*EXERCISE AIM:* Reproduce the listing below verbatim, from the first line through the last.

*DATA SUPPLIED:*

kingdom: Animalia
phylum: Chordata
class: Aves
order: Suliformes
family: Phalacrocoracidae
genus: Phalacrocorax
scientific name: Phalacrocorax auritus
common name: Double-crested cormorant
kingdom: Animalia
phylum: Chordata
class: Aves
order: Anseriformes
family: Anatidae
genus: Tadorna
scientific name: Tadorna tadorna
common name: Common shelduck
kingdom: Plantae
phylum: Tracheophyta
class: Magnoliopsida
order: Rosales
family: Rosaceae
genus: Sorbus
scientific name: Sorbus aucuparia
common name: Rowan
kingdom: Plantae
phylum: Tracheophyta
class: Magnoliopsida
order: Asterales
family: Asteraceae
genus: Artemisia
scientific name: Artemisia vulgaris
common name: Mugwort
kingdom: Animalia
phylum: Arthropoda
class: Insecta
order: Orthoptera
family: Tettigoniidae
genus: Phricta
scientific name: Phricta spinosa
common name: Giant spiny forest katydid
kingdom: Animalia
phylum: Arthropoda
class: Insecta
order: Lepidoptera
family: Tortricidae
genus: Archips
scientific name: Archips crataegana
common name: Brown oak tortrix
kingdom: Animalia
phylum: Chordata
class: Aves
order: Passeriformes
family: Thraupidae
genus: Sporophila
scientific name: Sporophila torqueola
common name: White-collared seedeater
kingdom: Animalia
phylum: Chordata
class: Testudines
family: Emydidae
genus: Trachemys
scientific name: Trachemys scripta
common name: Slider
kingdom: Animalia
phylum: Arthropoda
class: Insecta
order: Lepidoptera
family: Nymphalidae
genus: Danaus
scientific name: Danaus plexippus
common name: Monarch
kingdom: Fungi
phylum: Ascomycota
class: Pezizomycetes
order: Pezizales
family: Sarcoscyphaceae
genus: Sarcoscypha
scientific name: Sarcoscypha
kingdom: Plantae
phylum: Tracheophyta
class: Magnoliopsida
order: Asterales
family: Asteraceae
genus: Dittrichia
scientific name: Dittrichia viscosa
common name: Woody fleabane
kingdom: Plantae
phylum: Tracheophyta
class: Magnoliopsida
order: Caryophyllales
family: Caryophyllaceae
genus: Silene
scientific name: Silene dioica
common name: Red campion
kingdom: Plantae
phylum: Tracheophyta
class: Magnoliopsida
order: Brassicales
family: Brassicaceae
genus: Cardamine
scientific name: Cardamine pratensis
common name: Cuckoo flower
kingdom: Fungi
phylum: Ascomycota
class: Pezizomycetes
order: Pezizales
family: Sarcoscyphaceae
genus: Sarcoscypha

*THE COMPLETED TASK:*
kingdom: Animalia
phylum: Chordata
class: Aves
order: Suliformes
family: Phalacrocoracidae
genus: Phalacrocorax
scientific name: Phalacrocorax auritus
common name: Double-crested cormorant
kingdom: Animalia
phylum: Chordata
class: Aves
order: Anseriformes
family: Anatidae
genus: Tadorna
scientific name: Tadorna tadorna
common name: Common shelduck
kingdom: Plantae
phylum: Tracheophyta
class: Magnoliopsida
order: Rosales
family: Rosaceae
genus: Sorbus
scientific name: Sorbus aucuparia
common name: Rowan
kingdom: Plantae
phylum: Tracheophyta
class: Magnoliopsida
order: Asterales
family: Asteraceae
genus: Artemisia
scientific name: Artemisia vulgaris
common name: Mugwort
kingdom: Animalia
phylum: Arthropoda
class: Insecta
order: Orthoptera
family: Tettigoniidae
genus: Phricta
scientific name: Phricta spinosa
common name: Giant spiny forest katydid
kingdom: Animalia
phylum: Arthropoda
class: Insecta
order: Lepidoptera
family: Tortricidae
genus: Archips
scientific name: Archips crataegana
common name: Brown oak tortrix
kingdom: Animalia
phylum: Chordata
class: Aves
order: Passeriformes
family: Thraupidae
genus: Sporophila
scientific name: Sporophila torqueola
common name: White-collared seedeater
kingdom: Animalia
phylum: Chordata
class: Testudines
family: Emydidae
genus: Trachemys
scientific name: Trachemys scripta
common name: Slider
kingdom: Animalia
phylum: Arthropoda
class: Insecta
order: Lepidoptera
family: Nymphalidae
genus: Danaus
scientific name: Danaus plexippus
common name: Monarch
kingdom: Fungi
phylum: Ascomycota
class: Pezizomycetes
order: Pezizales
family: Sarcoscyphaceae
genus: Sarcoscypha
scientific name: Sarcoscypha
kingdom: Plantae
phylum: Tracheophyta
class: Magnoliopsida
order: Asterales
family: Asteraceae
genus: Dittrichia
scientific name: Dittrichia viscosa
common name: Woody fleabane
kingdom: Plantae
phylum: Tracheophyta
class: Magnoliopsida
order: Caryophyllales
family: Caryophyllaceae
genus: Silene
scientific name: Silene dioica
common name: Red campion
kingdom: Plantae
phylum: Tracheophyta
class: Magnoliopsida
order: Brassicales
family: Brassicaceae
genus: Cardamine
scientific name: Cardamine pratensis
common name: Cuckoo flower
kingdom: Fungi
phylum: Ascomycota
class: Pezizomycetes
order: Pezizales
family: Sarcoscyphaceae
genus: Sarcoscypha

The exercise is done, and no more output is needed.